Стало быть, единое стремление к жизненной форме, к реализации своей культурной силы и хозяйственных возможностей, своей личности в растущем жизненном пространстве показывает нам эмпирику как решающий фактор для нации, охваченной желанием защищать границу. Такое понимание позволяет прийти к плодотворным результатам и к жизненной стойкости, к стабильности (vivere), и она имеет примат над философствованием и должна оставаться таковой.
Глава III
Буква закона и натиск жизни
Эмпиризм границы показал нам ее становление как зоны боевых действий, как трехмерное пространство борьбы. Однако правовой идеал, буква закона весьма охотно превращают ее в математическую, почти бестелесную черту, по меньшей мере в линию на карте, зафиксированное на бумаге буквами и цифрами понятие, которое можно раз и навсегда определить и описать.

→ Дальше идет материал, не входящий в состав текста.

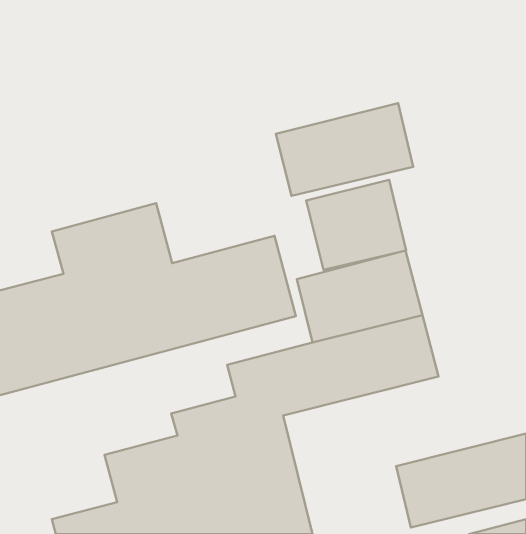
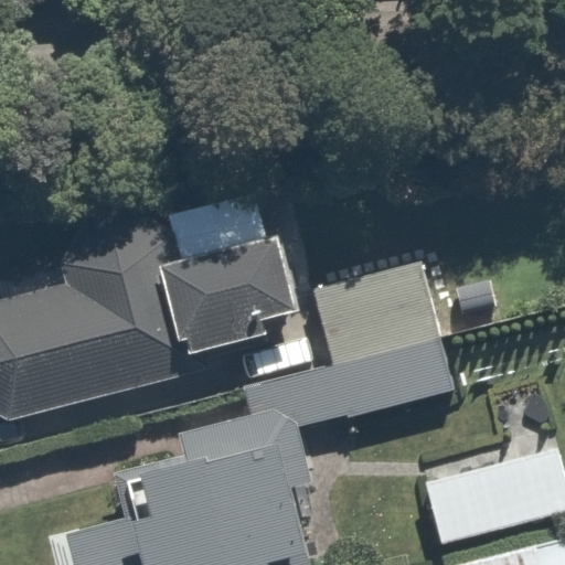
building: [276,103,413,196] -> none
building: [306,180,406,270] -> none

Но такой границы, ее отчетливого проявления мы не найдем в реальной жизни нигде и никогда, ни в каком месте и ни в какое время. Тот, кто действенно не оберегал и не защищал свои рубежи, того они отчуждают и заставляют расплачиваться, даже если казалось, что их установление в ладу с буквой закона. Ведь разграничение есть требование природы; но его закостенелость враждебна жизни, признак старения жизненных форм, доказательство быстро проходящей и исчезающей, а не наступающей и бьющей ключом жизни. В своей завершающей фазе неподвижность означает смерть, отмирание, и из этого состояния в конце концов может снова забить фонтаном новое лишь после полного устранения прежних жизненных форм. Однако государства, как и народы и индивидуумы, должны больше думать о memento vivere, чем о memento mori[70], если они хотят продолжить свое существование в этой тленности.
Итак, мы не спрашиваем: как происходит, что жизнь все-таки подчинилась букве закона (ведь этого она не делала никогда и нигде), но спрашиваем, как происходит, что эмпиризм границы до известной степени примирился с пограничной традицией, в том числе и с созданными ею обозначениями, нормами?
Вслед за «как» мы снова обращаемся прежде всего к картине пограничной практики. Она находит свои выражение в пограничном (межевом) знаке, в контрольном колышке или в заимствованной у природы составной части границы – в пограничной скале, пограничном дереве, так расположенных или выбранных, что можно от одного к другому проложить линию, протянуть бечеву, межевую цепь, проволоку, если совсем нет созданной трудом человека разделяющей силы – забора, сетки, стены. Однако и здесь приходится считаться со своеволием жизни, оспаривающим постоянство границы: межевой знак может погрузиться в землю, упасть, разрушиться, дуб – сгнить, металл – стать жертвой коррозии; следовательно, обозначенная ими граница снова будет нуждаться в страже и оборудовании! С тем чтобы самому стражу было надежнее, он ставит на всем ее протяжении особые, только ему хорошо знакомые по форме, не местного происхождения так называемые свидетельства (Kunden) под пограничным знаком, вокруг дубового столба в известном только ему, устроителю границы, ее хранителю, месте. Таким образом в земле и на земле создаются все без исключения руны[71] как опора человеческой памяти.